Sri Lanka settles $60m of Iranian oil debt with tea

Cash-strapped Sri Lanka has cleared $60 million of its $251 million debt to Iran for oil purchases through exporting tea to the Middle Eastern nation, Sri Lankan media outlet Ada Derana reported on Tuesday, citing the CEO of a leading state-run tea company.
Nearly 5,000 tons of globally popular Ceylon Tea were exported to Iran to settle under a tea-for-oil deal, said Tea Board Chairman Niraj De Mel, noting that the trade grew by nearly 270% compared to 1,850-ton shipments in the same period last year.
The tea-oil swap was agreed upon in late 2021, but exports were delayed by Sri Lanka’s economic crisis that forced then-president Gotabaya Rajapaksa to step down in July 2022.

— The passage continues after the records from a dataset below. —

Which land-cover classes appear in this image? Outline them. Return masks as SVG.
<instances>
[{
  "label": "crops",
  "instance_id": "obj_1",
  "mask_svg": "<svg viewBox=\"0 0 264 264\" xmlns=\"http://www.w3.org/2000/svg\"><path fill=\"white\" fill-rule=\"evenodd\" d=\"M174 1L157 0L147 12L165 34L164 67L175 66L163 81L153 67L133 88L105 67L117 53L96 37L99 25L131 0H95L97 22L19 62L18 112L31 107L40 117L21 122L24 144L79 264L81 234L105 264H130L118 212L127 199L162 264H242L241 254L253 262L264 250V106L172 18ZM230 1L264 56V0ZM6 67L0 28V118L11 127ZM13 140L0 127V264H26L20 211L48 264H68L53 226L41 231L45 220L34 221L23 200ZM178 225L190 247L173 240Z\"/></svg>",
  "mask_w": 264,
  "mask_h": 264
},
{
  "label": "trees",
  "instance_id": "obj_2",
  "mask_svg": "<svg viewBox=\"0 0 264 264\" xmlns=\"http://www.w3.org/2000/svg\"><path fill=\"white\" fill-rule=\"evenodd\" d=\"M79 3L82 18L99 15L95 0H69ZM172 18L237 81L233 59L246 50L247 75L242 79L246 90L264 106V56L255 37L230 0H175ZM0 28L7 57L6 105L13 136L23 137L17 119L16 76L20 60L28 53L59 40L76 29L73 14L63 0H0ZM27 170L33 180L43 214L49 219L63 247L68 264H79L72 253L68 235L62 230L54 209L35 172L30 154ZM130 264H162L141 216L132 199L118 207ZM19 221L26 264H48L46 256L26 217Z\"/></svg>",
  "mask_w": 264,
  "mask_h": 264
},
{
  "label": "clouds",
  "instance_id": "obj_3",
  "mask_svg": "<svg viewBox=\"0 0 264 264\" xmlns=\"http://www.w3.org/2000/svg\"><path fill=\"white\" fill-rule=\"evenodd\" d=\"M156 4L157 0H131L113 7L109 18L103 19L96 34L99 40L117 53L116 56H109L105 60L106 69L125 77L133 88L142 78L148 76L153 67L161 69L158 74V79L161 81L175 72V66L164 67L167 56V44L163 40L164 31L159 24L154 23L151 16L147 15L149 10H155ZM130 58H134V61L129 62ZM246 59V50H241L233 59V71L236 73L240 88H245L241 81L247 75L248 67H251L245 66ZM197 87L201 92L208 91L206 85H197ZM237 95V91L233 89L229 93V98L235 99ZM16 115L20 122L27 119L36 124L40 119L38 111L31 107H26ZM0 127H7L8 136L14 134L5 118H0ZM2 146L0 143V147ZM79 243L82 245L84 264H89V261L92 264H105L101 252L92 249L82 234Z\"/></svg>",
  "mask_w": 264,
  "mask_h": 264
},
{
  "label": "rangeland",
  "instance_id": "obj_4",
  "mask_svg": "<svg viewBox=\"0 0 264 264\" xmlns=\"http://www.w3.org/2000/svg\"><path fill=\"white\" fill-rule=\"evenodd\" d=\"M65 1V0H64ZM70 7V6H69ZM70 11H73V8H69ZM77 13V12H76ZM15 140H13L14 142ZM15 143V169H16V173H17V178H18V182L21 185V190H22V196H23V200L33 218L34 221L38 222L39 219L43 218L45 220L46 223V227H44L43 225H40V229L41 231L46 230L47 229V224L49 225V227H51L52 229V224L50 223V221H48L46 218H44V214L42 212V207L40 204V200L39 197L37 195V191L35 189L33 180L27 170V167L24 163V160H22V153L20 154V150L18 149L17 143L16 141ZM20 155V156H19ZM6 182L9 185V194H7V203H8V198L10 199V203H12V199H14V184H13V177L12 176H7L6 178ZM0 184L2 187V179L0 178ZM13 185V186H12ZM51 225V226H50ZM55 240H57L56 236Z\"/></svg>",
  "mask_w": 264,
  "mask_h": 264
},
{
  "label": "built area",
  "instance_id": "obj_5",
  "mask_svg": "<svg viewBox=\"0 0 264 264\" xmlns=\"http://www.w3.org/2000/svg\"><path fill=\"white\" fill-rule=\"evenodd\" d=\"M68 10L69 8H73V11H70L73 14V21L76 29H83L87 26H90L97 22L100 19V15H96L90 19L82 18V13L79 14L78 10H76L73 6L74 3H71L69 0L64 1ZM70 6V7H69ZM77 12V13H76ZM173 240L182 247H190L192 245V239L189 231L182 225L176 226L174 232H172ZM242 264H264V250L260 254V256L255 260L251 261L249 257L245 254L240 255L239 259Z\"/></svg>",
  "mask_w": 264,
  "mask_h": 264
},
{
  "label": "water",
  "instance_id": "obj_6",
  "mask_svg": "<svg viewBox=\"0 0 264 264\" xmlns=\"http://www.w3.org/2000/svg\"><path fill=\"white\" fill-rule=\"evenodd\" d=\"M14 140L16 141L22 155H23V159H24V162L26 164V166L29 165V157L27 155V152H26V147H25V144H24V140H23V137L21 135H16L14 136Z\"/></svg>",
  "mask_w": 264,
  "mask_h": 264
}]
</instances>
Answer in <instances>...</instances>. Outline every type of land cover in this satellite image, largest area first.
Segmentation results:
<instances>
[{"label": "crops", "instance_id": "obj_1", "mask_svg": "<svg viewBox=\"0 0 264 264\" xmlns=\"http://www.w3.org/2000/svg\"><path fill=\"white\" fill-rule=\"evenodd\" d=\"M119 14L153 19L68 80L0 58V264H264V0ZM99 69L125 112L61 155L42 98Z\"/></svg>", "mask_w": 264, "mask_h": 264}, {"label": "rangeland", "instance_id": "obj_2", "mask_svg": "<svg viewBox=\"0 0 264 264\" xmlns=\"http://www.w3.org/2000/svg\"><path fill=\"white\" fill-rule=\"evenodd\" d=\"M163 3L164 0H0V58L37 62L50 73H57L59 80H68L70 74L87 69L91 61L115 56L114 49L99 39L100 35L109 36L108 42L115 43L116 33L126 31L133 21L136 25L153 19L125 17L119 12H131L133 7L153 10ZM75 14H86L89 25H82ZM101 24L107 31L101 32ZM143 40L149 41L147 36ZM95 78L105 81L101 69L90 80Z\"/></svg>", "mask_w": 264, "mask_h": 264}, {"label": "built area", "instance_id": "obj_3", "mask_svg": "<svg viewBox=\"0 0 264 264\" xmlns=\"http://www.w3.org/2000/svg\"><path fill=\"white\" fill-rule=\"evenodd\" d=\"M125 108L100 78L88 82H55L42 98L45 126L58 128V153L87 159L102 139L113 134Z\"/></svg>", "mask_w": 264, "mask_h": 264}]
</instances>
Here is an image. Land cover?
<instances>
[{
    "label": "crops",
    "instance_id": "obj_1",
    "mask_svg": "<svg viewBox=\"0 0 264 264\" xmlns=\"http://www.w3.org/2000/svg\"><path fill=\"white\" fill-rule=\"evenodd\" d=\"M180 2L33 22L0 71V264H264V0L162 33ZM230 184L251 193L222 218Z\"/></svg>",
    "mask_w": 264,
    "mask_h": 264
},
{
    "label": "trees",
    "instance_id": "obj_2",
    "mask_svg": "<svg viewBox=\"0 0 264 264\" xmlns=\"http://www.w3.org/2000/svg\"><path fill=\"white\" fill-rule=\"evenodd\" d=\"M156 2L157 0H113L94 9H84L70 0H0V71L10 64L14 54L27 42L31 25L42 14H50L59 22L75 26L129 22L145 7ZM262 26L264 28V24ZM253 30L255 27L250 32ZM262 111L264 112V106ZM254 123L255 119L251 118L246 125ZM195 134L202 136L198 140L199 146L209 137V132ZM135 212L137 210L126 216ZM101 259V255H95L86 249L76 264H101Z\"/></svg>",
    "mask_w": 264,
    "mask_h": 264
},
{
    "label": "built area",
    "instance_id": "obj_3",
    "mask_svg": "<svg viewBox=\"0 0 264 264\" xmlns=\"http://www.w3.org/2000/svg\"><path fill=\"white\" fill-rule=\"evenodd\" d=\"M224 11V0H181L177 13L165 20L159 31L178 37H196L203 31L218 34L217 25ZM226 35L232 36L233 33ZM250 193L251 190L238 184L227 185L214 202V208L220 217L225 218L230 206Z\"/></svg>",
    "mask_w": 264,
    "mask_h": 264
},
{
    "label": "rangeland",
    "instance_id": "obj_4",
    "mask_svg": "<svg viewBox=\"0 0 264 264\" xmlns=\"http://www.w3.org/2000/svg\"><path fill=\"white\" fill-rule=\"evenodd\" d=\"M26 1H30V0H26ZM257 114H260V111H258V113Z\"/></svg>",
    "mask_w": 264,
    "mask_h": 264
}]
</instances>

The island nation defaulted on its $46bn foreign debt in April 2022 and secured a $2.9 billion bailout from the International Monetary Fund (IMF) early last year.
The barter deal allows sanctions-hit Iran to avoid having to use scarce hard currency to pay for imports of popular tea. It also has allowed Sri Lanka to pay with tea, as the country is short of foreign currency.
Sri Lankan officials have already said that the trade does not break US sanctions on Iran, since tea is a food item and the deal has not involved Iranian blacklisted banks.
The agreement alleviates Sri Lanka’s financial burden and strengthens trade ties between the two nations, Sri Lanka’s Ministry of Agriculture and Plantation Industries said in a statement.
Ceylon tea, known by the island’s colonial-era name, is the highest-earning crop in Sri Lanka in terms of foreign currency deals, bringing in some $1.3 billion annually. The tea is typically shipped to Iran via the United Arab Emirates.